Transports Laroche-Peltier : la phase de la dispersion
Matériels et véhicules des sociétés liquidées à Azay-le-Brûlé et La Crèche sont vendus aux enchères depuis hier. Dernier acte d’un retentissant drame social.
Armoire, chaises, ordinateur, fax et balance : le premier lot est adjugé 100 €. Ce mardi après-midi, on se bouscule dans le minuscule hall d’accueil de l’ex-transporteur routier et frigorifique Laroche-Peltier, à Azay-le-Brûlé. Une cinquantaine d’acheteurs et curieux participent à la vente aux enchères, sous le marteau de Me Gaël Biard, du mobilier de bureau et matériels informatiques de l’entreprise liquidée l’été dernier (280 licenciements). Le commissaire- priseur niortais cadence à un bon rythme la dispersion. La plupart sont des acquéreurs locaux, certains venus de plus loin comme ce revendeur aveyronnais d’outillages. Lui attendra la deuxième partie de cette vente pour se manifester, le matériel lourd du garage et des quais, transpalettes et autres chariots élévateurs. Présence insolite d’un groupe de lycéens en bac pro vente, pour une leçon grandeur nature.

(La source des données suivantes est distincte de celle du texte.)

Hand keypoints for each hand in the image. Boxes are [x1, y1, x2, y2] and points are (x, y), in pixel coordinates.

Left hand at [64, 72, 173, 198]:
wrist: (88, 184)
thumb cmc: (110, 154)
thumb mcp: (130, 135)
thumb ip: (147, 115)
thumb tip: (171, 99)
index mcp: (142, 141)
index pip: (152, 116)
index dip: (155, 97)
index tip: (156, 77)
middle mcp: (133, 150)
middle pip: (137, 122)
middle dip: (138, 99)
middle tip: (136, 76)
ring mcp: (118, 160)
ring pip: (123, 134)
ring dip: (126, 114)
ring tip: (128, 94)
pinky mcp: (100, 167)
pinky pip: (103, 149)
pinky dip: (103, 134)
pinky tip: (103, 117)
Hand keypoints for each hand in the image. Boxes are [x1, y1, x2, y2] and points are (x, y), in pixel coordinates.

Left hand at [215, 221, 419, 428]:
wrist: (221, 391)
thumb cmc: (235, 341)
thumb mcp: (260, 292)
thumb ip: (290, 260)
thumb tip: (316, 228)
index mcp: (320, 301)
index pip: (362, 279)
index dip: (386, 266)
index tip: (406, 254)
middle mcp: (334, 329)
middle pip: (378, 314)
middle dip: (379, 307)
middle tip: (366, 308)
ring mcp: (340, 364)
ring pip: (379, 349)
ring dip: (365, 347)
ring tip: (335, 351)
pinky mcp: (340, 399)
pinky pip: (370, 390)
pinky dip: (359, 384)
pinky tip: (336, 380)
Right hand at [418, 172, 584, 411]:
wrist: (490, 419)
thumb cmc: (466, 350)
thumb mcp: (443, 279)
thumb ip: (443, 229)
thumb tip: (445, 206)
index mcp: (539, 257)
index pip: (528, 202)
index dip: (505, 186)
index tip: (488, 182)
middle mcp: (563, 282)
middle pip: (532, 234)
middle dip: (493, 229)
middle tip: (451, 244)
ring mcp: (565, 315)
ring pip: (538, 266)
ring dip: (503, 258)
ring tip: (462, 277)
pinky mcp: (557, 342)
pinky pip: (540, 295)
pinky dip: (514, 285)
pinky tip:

“ Ils sont là, hallucinant ! ”
Attentive depuis l’ouverture des enchères, Allam Khadisa espère bien emporter un ordinateur. Finalement, ce sera la grande table de salle de repos. Question : « Comment vais-je la ramener ? » Elle était employée à la facturation à La Crèche, siège de la filiale frigorifique Laroche-Peltier Frigeline. Trois mois de travail à peine depuis juin dernier : « Je vais faire une formation de prothésiste ongulaire… » Stéphane, son ancien collègue responsable des litiges, est aussi là : « Je n’avais pas l’habitude de venir à Azay. Ceci dit, même si je ne travaillais que depuis huit mois chez Laroche-Peltier, tout ça fait vraiment mal au cœur. » Il repart avec deux bureaux, quatre chaises, une armoire et un radiateur pour 50 €. Un autre petit groupe des « frigos » suit silencieusement l’attroupement qui circule dans l’entreprise, chaque pièce étant refermée sitôt la vente du matériel effectuée. Frédéric, qui a retrouvé un travail de chauffeur, est venu voir, très remonté, « s’ils sont là ». « Ils », ses anciens patrons. « Et ils sont là ! Je suis malade. Hallucinant ! » Ce premier acte n’était qu’une mise en bouche. Le gros morceau de la vente aux enchères a lieu cet après-midi, au centre routier de La Crèche. Mobilier de bureau encore, mais surtout vingt et un semi-remorques et sept camions porteurs devront changer de main.